How You Can Filter Your Air

“The kind of filtration we use is a pleated media,” Tomasini says. “If you think about it like a spider web or fabric stitched together …, The tighter it’s stitched together, the smaller the hole is.”

When suppliers manufacture the media, they create tiny holes, measured in microns, and then as air is pulled through the material, it passes through those tiny holes. “As the air passes through, the media traps particles that are bigger than the holes. … Then, there’s filtration, which zaps it, and kills these particles that are sitting on the media.”

Quest offers an air mover called the H5, which is designed for grow room use. The air mover pulls room air through a filter, which can be discarded and replaced as needed.
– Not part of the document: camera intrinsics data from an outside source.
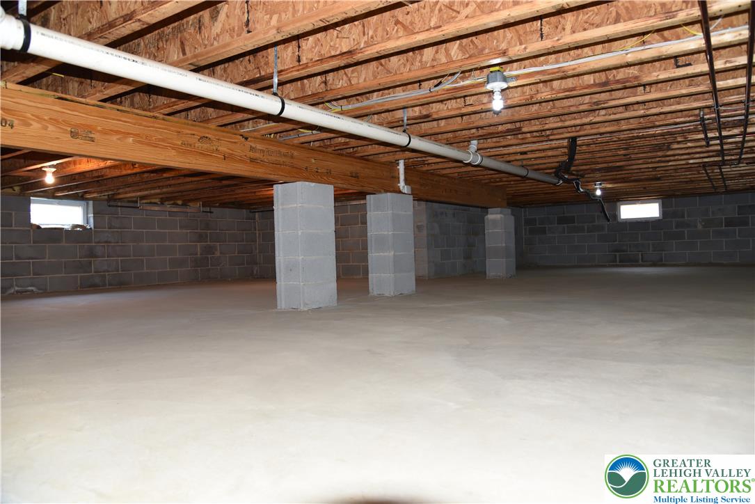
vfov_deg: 53.2
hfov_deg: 73.7
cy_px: 252
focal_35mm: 24
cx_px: 378
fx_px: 503
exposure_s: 1/60
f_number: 5
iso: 800
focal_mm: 24
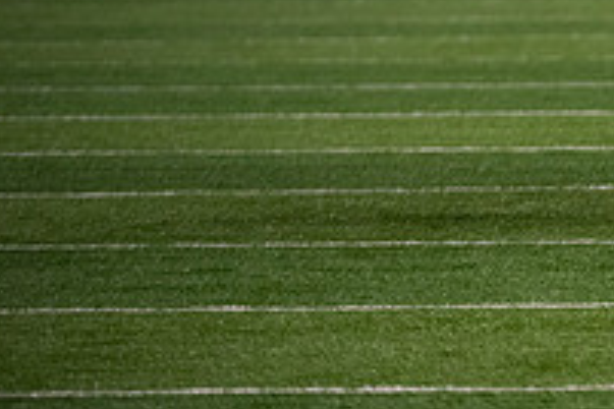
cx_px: 868
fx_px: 13285
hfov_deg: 2.6
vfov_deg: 1.8
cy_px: -41
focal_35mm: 779
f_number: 4
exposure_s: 1/500
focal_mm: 270
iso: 4000
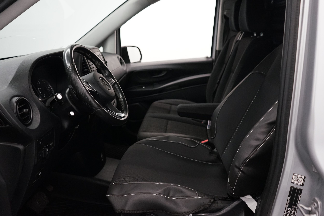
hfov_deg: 61.9
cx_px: 162
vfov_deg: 43.6
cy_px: 108
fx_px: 270
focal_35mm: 30
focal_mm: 30
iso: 2500
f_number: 3.5
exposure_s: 1/160
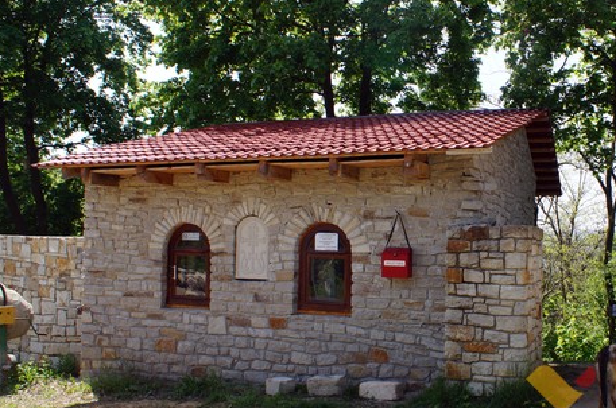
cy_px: 205
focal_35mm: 46
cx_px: 445
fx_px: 786
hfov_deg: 41.8
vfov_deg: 29.1
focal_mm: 20
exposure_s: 1/125
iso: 100
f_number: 8
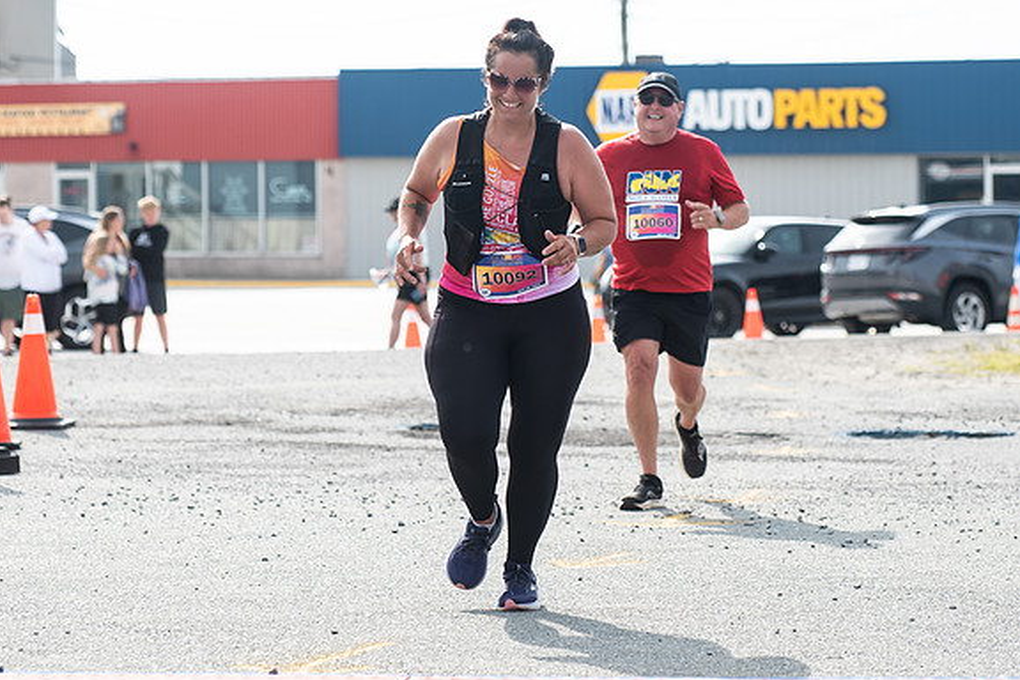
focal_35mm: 165
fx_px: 4675
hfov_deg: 12.5
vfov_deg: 8.3
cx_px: 470
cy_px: 164
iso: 250
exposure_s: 1/1600
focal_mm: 98
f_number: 4.5
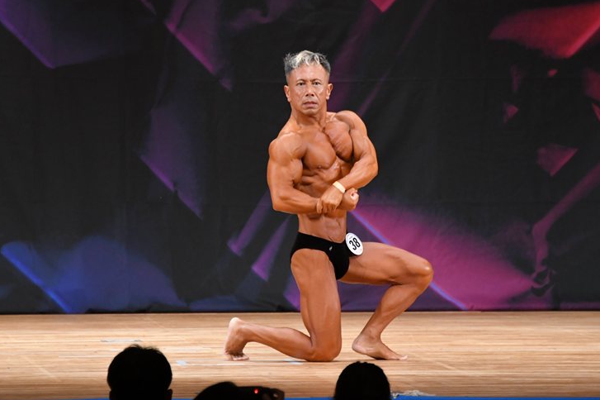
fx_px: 5331
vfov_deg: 4.3
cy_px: 198
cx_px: 286
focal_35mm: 320
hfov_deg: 6.4
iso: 3200
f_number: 5.6
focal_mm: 200
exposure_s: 1/400
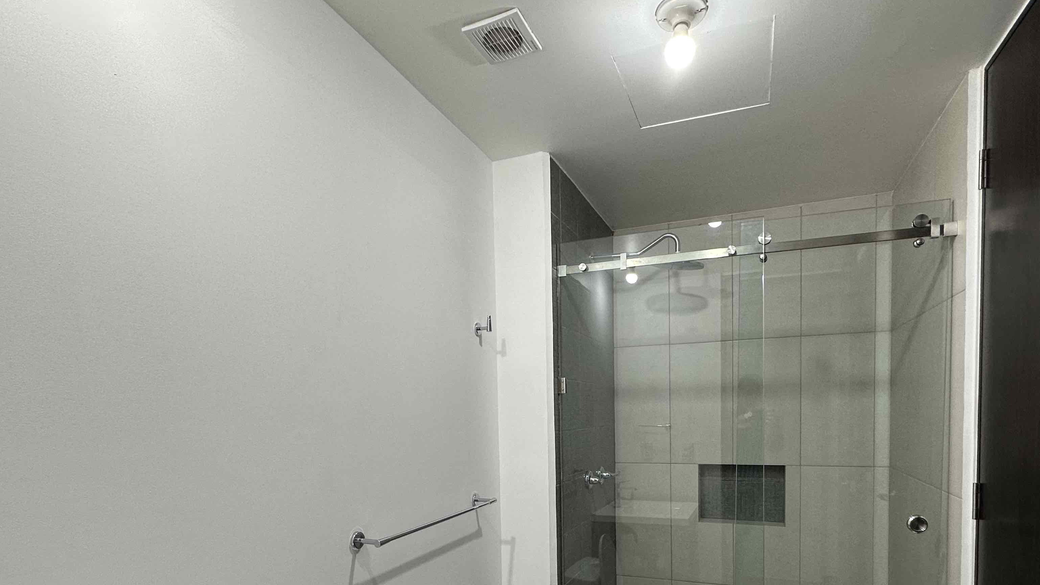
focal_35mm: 20
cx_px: 552
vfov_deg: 53.4
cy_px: 439
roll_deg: +1.6
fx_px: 552
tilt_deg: -4.0
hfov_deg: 86.5
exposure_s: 1/120
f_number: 2.2
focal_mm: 2.22
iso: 125
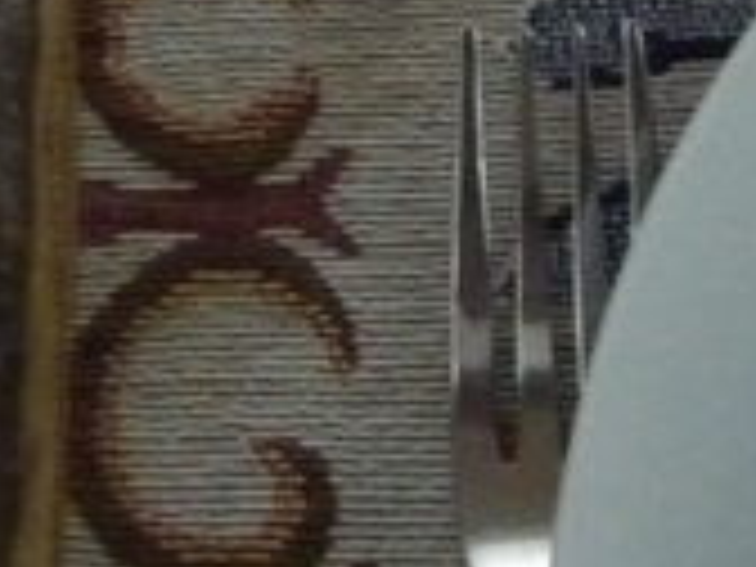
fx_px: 2599
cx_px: 198
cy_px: -482
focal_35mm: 119
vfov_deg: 11.5
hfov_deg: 16.5
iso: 800
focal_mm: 4.4
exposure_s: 1/13
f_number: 2.8
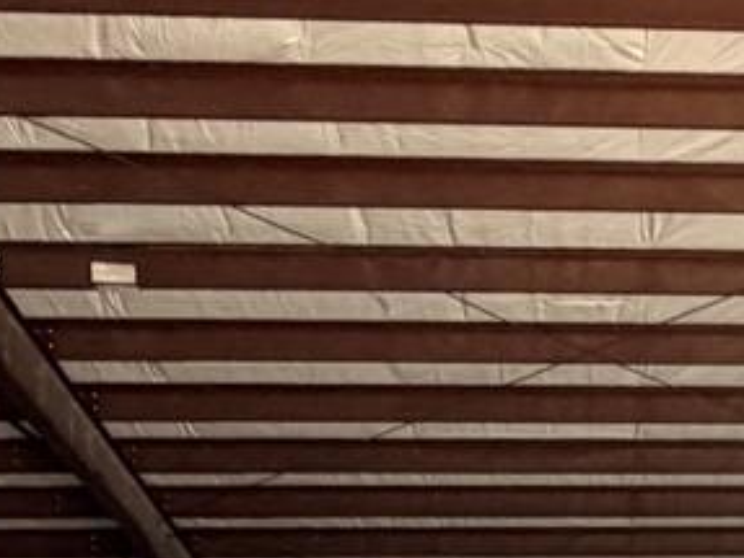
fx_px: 1676
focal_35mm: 78
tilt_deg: -4.9
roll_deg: +2.5
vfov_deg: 14.9
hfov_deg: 23.9
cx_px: 754
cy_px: 1160
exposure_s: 1/121
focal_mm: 2.22
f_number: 2.2
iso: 160
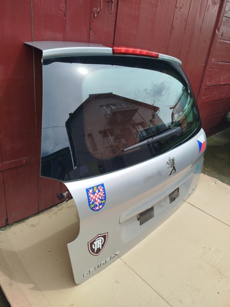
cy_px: 154
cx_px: 115
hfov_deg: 56.8
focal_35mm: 24
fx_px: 213
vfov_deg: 71.6
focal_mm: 5.31
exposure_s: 1/472
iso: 50
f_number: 1.7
When using filtration in your grow room, Tomasini suggests waiting until a crop turn to empty it. “What’s in it is filthy, so you have a high concentration of really nasty things. So you want to leave it in place until the room is empty … because if you were to take it out and move it around, you’re basically releasing a bunch of garbage in the air, which is the opposite of what you’re trying to do,” he says.

“The thing about this type of filtration is that it actually gets better as it traps more spores and other particles. … The dirtier it gets, the holes start getting clogged and start catching smaller things. Unfortunately, because it is getting clogged, less air can penetrate, and we’re processing less. There’s a trade-off.”

Whether capturing smaller particles or larger ones, with filtration, your plants are left with a cleaner, healthier environment that reduces the spread of mold.